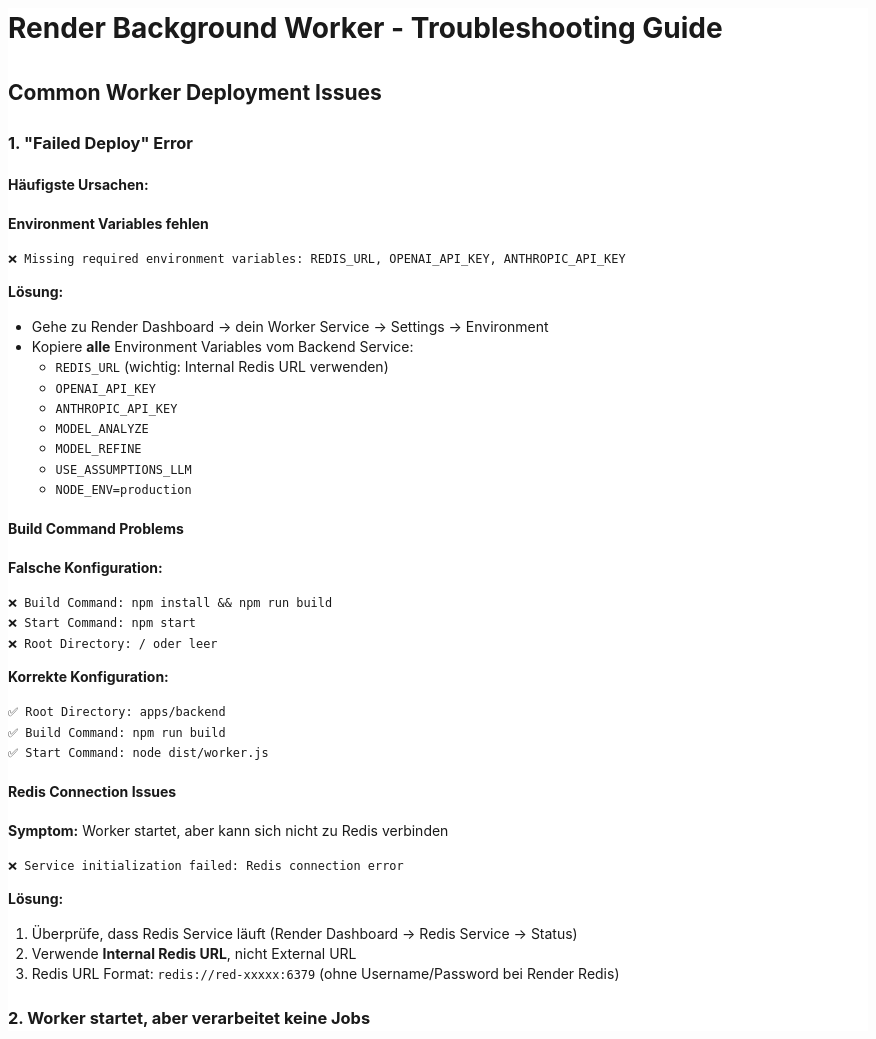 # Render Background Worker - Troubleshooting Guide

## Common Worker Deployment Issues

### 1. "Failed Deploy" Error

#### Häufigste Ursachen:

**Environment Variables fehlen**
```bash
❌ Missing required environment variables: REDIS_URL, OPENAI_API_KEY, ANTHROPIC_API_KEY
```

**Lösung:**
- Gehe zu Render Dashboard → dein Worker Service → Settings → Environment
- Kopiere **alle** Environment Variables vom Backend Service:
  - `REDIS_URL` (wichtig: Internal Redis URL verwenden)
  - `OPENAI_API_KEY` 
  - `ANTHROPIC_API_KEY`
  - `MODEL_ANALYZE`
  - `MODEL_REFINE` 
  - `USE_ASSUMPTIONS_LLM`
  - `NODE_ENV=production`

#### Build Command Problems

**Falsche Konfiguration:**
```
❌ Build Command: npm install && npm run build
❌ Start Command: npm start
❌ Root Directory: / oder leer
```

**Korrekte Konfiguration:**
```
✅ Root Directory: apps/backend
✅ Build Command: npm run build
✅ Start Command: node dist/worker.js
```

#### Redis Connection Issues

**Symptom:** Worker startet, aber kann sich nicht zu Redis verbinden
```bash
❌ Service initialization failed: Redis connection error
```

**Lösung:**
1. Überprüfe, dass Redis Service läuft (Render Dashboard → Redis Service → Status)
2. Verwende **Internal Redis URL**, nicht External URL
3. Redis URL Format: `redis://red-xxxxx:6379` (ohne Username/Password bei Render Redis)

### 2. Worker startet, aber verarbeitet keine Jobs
---
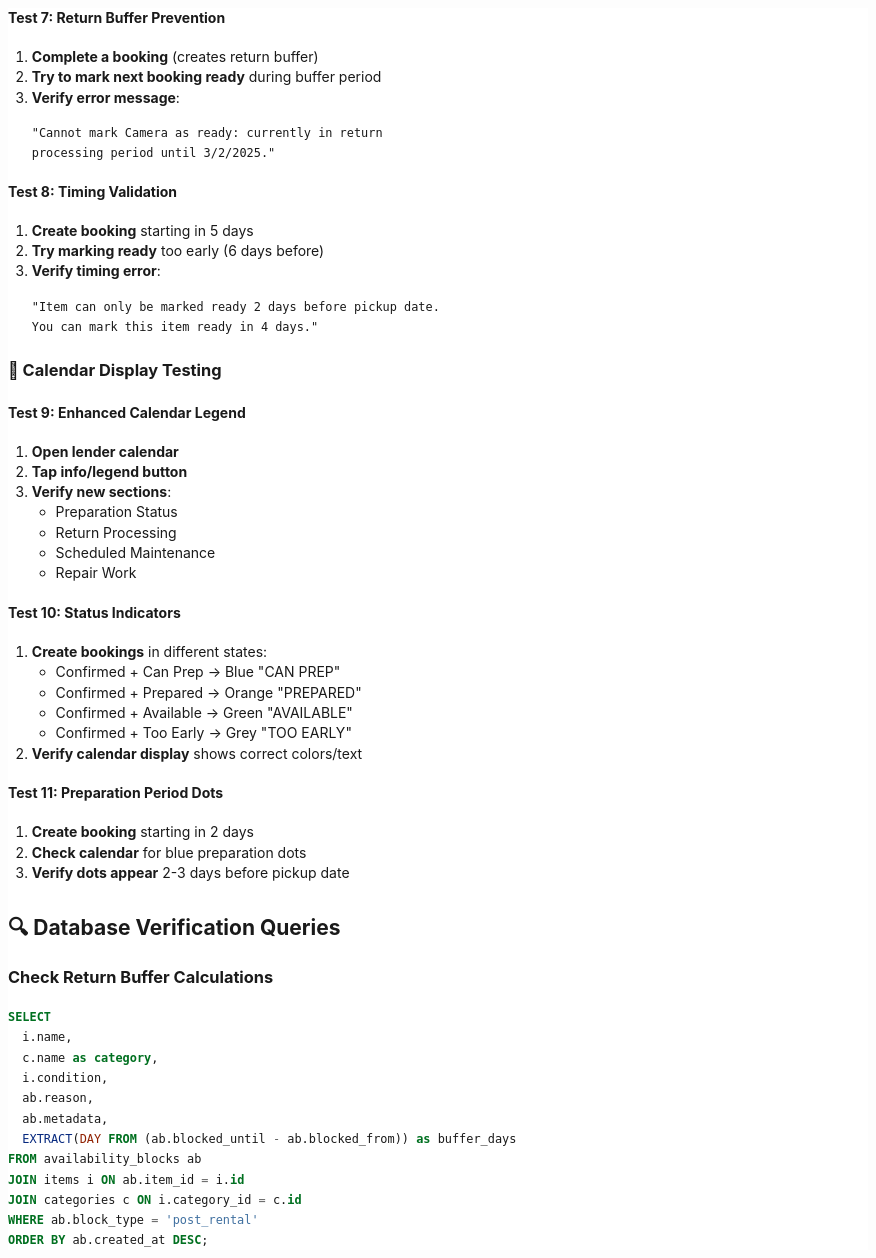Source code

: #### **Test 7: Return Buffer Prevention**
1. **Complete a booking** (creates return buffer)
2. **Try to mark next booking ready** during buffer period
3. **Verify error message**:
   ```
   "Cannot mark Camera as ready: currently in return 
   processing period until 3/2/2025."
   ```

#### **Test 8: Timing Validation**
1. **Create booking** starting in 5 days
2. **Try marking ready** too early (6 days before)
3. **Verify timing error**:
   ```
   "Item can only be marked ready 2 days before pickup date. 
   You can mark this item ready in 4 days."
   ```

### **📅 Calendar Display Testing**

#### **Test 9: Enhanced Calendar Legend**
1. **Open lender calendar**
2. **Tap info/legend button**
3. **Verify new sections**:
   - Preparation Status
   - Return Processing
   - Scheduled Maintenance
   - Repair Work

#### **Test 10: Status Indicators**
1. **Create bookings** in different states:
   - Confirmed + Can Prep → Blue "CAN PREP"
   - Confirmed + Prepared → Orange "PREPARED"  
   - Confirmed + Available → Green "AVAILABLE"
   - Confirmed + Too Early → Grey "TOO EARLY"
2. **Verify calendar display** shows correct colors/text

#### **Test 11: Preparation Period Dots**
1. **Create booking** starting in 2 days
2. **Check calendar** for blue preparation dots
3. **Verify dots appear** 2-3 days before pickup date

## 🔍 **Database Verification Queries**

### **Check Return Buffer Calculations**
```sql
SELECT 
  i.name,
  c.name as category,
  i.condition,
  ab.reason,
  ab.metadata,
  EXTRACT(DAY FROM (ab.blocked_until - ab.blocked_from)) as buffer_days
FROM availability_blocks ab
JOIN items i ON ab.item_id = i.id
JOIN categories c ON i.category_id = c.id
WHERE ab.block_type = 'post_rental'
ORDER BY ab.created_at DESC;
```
--
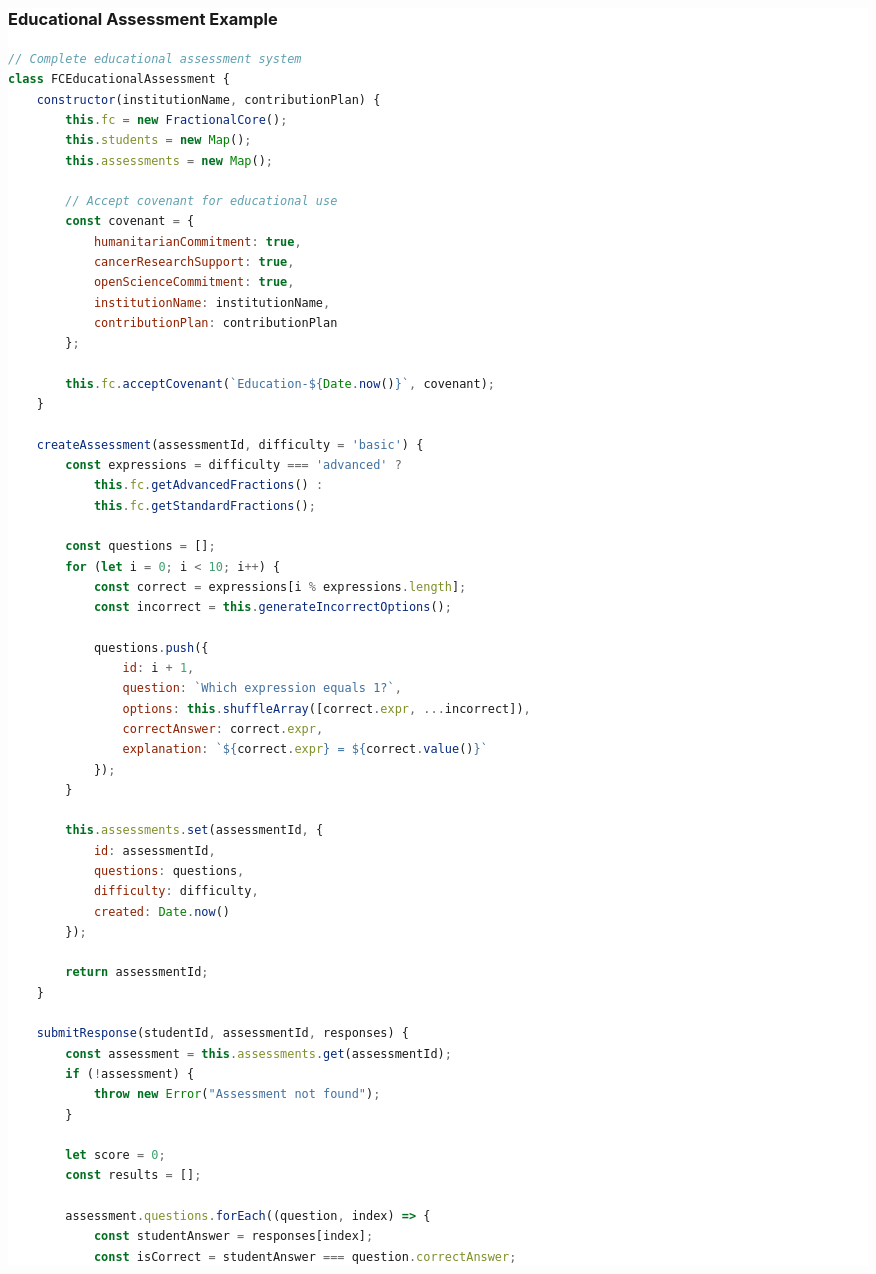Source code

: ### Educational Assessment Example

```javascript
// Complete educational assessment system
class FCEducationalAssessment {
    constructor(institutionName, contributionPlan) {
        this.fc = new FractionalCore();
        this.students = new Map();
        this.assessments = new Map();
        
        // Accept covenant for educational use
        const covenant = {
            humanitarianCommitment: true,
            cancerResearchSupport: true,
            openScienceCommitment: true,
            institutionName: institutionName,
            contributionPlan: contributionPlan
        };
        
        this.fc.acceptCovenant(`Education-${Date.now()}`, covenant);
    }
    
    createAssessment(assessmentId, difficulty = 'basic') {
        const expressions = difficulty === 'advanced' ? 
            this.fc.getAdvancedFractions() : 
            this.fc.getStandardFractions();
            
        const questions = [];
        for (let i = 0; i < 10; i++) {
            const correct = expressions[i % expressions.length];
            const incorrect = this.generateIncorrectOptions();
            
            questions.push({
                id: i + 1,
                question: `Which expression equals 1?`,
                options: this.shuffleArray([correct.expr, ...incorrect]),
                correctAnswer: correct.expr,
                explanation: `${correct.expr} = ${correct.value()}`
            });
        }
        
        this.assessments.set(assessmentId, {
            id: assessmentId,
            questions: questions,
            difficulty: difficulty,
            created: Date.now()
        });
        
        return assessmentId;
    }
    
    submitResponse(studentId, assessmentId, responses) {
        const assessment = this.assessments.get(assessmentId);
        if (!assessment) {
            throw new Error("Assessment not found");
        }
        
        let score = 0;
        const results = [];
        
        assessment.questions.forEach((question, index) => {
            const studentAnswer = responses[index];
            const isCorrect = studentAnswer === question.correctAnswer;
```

**Assigned task**. From the entries above, restate word for word the lines from the line containing "Return Buffer Prevention**" to the line containing "1. **Create booking** starting in 5 days", both ends included, and nothing more.

**Exercise response**.
: #### **Test 7: Return Buffer Prevention**
1. **Complete a booking** (creates return buffer)
2. **Try to mark next booking ready** during buffer period
3. **Verify error message**:
   ```
   "Cannot mark Camera as ready: currently in return 
   processing period until 3/2/2025."
   ```

#### **Test 8: Timing Validation**
1. **Create booking** starting in 5 days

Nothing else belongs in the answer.